[Data extracted from a collection]

——————

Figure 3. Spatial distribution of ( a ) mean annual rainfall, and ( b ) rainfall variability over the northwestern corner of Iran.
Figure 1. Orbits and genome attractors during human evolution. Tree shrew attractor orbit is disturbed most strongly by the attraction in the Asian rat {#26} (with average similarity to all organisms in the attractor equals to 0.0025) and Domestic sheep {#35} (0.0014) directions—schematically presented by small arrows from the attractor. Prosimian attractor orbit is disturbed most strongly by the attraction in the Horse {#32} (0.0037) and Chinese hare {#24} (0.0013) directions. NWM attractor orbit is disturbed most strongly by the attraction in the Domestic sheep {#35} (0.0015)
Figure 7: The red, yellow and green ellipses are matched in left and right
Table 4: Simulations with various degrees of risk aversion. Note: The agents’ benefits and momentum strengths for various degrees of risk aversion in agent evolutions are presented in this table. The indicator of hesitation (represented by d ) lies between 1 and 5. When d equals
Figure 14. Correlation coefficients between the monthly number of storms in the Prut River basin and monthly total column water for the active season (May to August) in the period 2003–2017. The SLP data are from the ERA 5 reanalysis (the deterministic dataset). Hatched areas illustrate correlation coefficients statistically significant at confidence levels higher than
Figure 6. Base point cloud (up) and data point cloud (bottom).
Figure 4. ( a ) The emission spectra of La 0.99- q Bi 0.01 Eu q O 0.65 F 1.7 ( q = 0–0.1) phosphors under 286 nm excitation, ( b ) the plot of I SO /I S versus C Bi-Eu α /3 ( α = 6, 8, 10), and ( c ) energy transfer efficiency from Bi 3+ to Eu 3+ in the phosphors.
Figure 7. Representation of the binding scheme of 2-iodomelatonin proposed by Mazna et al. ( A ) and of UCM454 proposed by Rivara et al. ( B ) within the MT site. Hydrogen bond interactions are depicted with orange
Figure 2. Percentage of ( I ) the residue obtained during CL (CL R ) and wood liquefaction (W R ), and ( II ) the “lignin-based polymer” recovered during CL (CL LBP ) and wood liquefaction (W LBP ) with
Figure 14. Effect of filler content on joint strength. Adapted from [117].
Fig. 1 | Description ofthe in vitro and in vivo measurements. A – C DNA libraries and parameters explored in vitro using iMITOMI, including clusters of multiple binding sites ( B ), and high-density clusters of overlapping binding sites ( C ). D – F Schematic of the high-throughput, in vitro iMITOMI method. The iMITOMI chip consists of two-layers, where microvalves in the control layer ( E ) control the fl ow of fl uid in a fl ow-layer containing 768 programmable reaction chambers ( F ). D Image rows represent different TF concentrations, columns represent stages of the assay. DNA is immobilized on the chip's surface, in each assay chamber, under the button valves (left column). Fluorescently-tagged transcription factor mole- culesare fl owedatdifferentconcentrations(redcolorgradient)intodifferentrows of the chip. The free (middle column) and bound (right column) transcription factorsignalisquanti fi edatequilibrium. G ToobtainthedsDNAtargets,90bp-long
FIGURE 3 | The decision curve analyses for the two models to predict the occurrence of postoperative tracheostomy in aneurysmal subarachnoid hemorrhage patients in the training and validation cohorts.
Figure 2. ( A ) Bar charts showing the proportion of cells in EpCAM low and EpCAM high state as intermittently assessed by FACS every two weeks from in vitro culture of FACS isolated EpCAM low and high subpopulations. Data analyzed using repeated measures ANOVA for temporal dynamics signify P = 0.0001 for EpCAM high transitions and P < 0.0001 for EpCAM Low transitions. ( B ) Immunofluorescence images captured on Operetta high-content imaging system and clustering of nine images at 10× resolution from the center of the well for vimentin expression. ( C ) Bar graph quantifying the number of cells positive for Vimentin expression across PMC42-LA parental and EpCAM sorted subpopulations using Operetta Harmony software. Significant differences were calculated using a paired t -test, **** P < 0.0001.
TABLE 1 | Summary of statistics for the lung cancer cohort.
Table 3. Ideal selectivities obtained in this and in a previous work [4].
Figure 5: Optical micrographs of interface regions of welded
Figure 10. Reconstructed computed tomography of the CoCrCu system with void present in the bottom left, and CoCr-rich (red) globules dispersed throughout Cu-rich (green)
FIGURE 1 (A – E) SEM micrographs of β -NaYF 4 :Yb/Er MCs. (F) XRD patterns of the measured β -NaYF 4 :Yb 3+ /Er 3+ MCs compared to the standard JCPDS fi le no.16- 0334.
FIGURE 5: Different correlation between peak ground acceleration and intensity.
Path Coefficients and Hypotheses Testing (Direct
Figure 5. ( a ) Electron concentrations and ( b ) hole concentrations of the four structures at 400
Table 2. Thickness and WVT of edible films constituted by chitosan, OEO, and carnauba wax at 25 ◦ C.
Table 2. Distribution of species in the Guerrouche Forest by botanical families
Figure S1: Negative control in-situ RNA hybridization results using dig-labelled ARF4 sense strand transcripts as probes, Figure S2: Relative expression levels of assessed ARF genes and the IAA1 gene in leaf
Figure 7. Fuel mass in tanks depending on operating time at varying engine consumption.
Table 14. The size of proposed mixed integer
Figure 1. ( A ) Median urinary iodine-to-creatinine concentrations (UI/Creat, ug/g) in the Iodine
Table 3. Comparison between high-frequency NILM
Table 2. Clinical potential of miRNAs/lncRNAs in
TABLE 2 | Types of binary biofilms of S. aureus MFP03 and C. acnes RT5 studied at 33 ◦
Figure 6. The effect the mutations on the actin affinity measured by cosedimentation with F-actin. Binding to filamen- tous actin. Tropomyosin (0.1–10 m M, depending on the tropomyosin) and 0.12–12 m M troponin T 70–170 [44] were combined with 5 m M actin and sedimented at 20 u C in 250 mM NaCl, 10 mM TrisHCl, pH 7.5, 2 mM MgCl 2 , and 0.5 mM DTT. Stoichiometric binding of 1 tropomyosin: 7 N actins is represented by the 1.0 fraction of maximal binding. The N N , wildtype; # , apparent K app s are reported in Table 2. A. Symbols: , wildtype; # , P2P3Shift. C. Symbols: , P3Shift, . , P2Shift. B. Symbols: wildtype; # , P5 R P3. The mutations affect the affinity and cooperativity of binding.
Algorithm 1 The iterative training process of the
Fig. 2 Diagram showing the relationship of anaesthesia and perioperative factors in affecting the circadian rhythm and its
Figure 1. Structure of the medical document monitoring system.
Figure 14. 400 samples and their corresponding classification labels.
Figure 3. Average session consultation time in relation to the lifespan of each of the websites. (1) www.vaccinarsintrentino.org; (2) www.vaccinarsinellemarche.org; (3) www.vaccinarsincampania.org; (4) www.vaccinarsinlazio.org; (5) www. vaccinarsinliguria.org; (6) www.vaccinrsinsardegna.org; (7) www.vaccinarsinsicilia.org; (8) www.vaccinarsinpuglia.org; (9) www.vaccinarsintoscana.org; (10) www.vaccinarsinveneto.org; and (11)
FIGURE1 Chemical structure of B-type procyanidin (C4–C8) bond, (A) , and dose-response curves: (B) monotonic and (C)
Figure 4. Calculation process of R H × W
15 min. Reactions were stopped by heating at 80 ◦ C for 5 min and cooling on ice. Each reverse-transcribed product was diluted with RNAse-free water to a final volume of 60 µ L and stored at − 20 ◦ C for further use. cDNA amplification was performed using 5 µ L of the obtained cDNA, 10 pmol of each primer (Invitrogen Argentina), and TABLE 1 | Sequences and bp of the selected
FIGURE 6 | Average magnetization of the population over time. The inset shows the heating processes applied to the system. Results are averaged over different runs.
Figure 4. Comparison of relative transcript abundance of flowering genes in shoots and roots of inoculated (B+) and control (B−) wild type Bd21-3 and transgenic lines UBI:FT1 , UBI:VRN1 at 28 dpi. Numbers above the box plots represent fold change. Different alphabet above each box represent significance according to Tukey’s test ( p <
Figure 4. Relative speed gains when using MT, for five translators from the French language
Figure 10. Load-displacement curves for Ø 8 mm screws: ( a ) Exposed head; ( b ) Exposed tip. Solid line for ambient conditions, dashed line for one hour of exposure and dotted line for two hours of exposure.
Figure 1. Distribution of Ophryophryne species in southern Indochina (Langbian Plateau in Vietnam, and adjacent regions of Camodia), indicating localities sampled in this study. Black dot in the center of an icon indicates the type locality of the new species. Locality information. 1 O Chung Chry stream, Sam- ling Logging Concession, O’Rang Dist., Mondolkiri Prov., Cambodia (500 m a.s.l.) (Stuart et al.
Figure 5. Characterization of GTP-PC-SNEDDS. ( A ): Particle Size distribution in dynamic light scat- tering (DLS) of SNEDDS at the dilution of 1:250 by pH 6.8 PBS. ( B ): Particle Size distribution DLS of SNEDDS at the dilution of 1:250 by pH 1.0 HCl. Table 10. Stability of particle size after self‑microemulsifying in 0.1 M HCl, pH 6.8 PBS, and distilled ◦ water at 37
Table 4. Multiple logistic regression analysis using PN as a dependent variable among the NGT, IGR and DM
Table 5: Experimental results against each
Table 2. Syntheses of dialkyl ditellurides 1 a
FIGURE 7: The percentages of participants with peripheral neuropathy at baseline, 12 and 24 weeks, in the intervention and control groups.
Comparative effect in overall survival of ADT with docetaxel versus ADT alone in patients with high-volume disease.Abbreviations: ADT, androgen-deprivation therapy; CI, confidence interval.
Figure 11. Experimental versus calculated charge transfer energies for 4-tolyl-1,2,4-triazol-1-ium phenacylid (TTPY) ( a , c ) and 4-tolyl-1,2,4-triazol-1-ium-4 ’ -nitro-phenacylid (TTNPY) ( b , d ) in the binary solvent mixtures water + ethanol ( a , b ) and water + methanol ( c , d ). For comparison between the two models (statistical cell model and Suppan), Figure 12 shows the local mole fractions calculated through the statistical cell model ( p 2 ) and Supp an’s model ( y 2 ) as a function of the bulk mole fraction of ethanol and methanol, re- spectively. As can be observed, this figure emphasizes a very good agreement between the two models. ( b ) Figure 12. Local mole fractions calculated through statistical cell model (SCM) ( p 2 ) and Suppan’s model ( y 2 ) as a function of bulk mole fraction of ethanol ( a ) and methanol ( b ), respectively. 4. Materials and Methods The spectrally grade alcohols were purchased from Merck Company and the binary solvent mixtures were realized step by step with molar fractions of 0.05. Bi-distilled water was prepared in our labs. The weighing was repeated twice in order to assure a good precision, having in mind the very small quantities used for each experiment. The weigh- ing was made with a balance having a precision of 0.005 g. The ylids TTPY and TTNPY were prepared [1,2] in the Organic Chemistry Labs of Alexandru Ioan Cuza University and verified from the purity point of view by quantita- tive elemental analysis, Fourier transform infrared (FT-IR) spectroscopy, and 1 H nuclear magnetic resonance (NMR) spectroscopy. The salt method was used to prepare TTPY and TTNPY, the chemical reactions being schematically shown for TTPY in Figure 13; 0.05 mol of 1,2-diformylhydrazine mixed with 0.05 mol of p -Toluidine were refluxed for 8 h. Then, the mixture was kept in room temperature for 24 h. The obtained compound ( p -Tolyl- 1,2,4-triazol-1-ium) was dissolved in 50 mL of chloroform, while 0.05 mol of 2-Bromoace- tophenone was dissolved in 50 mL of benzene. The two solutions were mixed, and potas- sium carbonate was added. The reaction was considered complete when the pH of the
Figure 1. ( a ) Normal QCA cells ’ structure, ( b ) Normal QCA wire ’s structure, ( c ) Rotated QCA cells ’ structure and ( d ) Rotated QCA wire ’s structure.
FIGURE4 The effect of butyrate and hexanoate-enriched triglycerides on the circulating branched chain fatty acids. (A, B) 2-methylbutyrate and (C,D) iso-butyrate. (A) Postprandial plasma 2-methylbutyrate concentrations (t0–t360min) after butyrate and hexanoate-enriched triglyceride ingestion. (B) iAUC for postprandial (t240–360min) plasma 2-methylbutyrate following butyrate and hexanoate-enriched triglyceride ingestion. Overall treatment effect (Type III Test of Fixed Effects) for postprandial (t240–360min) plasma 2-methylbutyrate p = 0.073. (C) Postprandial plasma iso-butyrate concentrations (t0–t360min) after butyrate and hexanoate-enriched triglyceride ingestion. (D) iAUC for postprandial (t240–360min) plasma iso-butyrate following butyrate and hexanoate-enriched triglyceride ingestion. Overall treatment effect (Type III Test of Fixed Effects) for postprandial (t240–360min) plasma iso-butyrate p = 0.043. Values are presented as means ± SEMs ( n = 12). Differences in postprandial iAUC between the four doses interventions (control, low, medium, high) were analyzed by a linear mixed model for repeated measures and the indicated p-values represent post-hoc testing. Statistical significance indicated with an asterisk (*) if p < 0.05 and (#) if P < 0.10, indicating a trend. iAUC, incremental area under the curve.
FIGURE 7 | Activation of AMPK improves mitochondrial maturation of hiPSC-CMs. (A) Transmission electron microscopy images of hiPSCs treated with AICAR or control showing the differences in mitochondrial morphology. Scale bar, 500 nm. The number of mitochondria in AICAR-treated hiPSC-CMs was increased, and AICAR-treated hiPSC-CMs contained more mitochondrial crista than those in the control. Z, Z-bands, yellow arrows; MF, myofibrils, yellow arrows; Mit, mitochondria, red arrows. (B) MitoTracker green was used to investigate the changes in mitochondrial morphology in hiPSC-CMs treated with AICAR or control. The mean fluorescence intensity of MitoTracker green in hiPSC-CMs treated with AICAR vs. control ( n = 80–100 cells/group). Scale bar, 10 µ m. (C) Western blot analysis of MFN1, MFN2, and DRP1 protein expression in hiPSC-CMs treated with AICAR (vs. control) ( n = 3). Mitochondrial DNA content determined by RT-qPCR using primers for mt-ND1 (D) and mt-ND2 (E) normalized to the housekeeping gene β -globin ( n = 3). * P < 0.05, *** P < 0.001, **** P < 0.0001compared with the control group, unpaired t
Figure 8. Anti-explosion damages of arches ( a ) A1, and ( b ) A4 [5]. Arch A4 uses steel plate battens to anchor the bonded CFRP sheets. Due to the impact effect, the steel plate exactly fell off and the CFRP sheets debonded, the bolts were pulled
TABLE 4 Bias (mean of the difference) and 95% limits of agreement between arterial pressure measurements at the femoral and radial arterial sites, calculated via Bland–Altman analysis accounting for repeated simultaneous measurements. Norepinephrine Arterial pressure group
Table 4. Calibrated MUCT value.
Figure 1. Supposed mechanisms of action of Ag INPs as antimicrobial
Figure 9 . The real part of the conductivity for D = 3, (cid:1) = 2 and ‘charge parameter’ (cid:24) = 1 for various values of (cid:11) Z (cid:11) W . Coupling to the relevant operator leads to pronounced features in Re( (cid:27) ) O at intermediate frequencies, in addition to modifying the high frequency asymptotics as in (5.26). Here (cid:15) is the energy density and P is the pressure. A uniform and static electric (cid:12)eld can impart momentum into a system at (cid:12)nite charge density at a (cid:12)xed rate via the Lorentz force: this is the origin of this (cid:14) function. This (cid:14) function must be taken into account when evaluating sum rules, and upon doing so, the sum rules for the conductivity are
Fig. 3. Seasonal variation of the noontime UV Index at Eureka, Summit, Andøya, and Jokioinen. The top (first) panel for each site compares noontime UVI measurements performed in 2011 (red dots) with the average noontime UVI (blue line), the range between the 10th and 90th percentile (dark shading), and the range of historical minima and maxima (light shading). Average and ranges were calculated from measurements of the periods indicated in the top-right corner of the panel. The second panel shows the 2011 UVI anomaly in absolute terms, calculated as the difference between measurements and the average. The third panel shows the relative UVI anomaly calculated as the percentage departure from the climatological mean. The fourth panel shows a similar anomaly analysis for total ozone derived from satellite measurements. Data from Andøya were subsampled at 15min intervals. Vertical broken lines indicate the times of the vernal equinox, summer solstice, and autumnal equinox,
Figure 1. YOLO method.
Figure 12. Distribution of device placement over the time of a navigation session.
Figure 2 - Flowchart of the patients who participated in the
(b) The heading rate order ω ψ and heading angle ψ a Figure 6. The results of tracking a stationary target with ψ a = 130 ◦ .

——————

WHAT THE EXERCISE ASKS –
Please state the number of lines above that hold the string "species", with nothing else added.

TASK RESPONSE –
2